◆ **AVAILABLE DATA**:
-- Opening Marker --

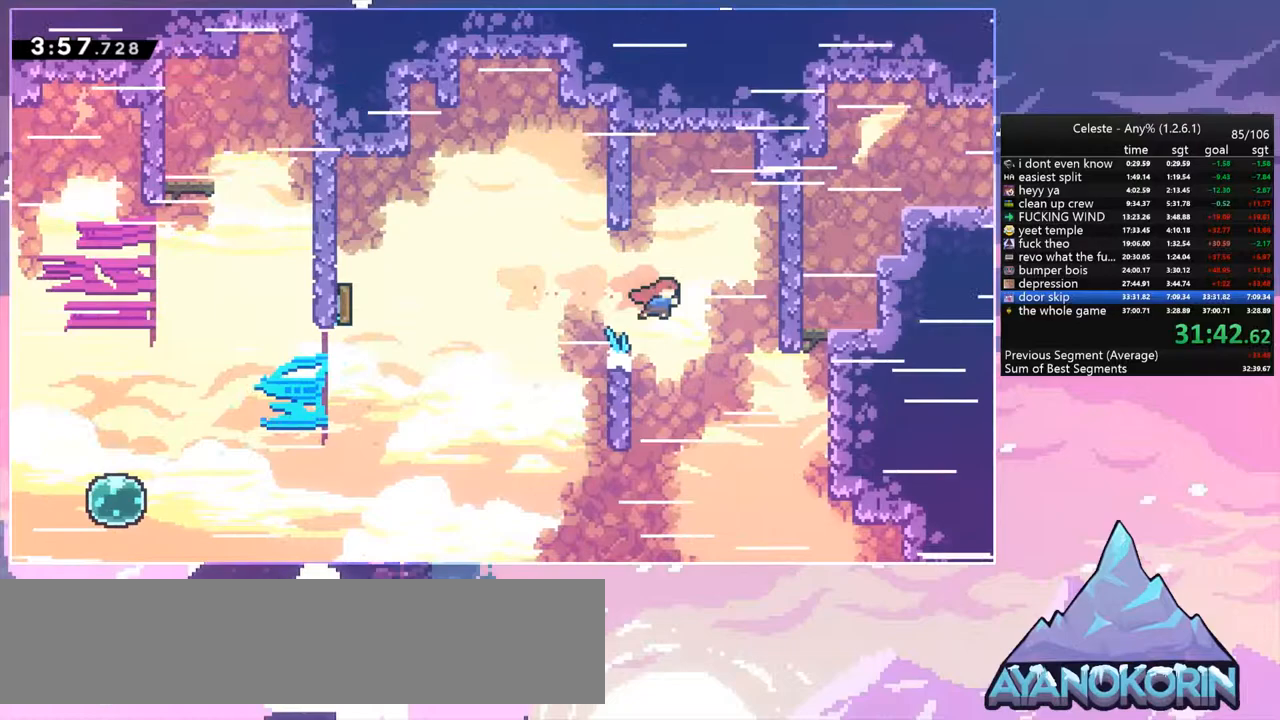
{"keys": ["grab", "right", "up"], "events": [[200, "skip", "down"], [233, "skip", "up"], [333, "grab", "down"], [433, "up", "down"]]}
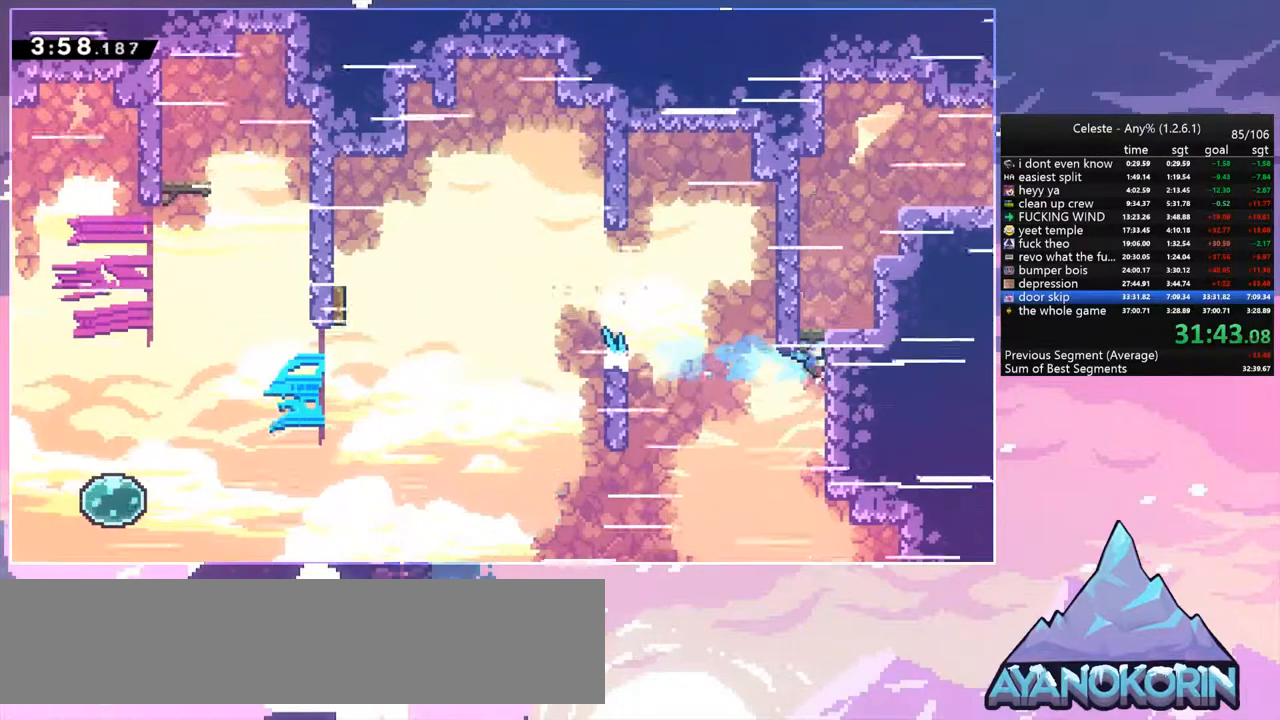
{"keys": ["dash", "jump", "right", "up"], "events": [[33, "jump", "down"], [133, "grab", "up"], [167, "jump", "up"], [367, "jump", "down"], [500, "dash", "down"]]}
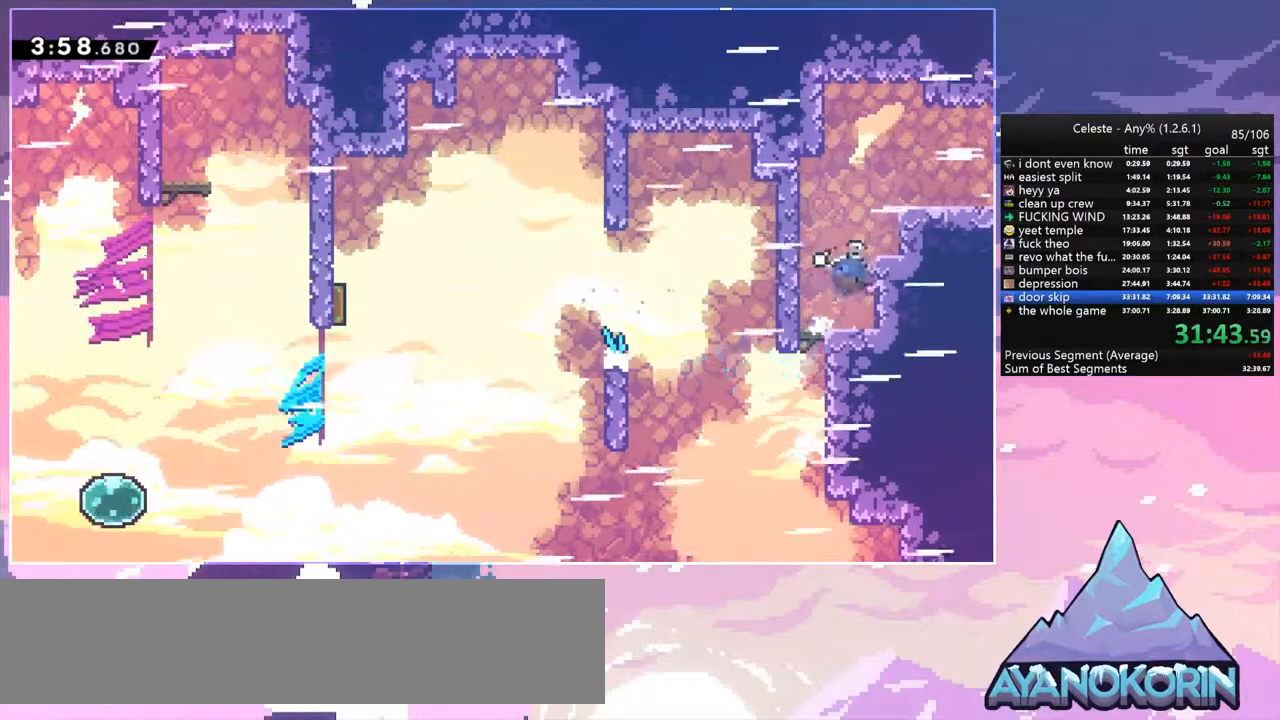
{"keys": ["right"], "events": [[33, "jump", "up"], [133, "dash", "up"], [167, "up", "up"], [267, "dash", "down"], [267, "down", "down"], [333, "jump", "down"], [400, "jump", "up"], [467, "dash", "up"], [467, "down", "up"]]}
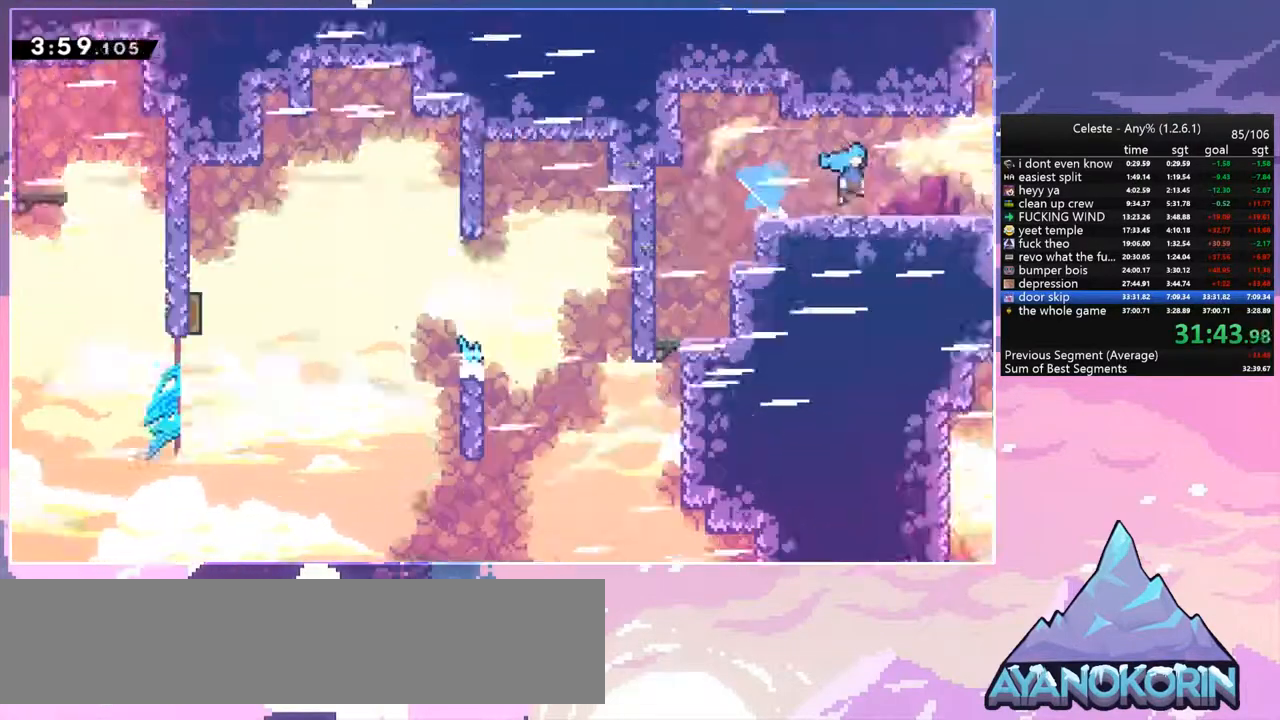
{"keys": ["right"], "events": []}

-- Closing Marker --

◆ **WHAT THIS TASK INVOLVES**:
Repeat the data word for word, minus any pictures.

◆ **WRITTEN RESPONSE**:
{"keys": ["grab", "right", "up"], "events": [[200, "skip", "down"], [233, "skip", "up"], [333, "grab", "down"], [433, "up", "down"]]}
{"keys": ["dash", "jump", "right", "up"], "events": [[33, "jump", "down"], [133, "grab", "up"], [167, "jump", "up"], [367, "jump", "down"], [500, "dash", "down"]]}
{"keys": ["right"], "events": [[33, "jump", "up"], [133, "dash", "up"], [167, "up", "up"], [267, "dash", "down"], [267, "down", "down"], [333, "jump", "down"], [400, "jump", "up"], [467, "dash", "up"], [467, "down", "up"]]}
{"keys": ["right"], "events": []}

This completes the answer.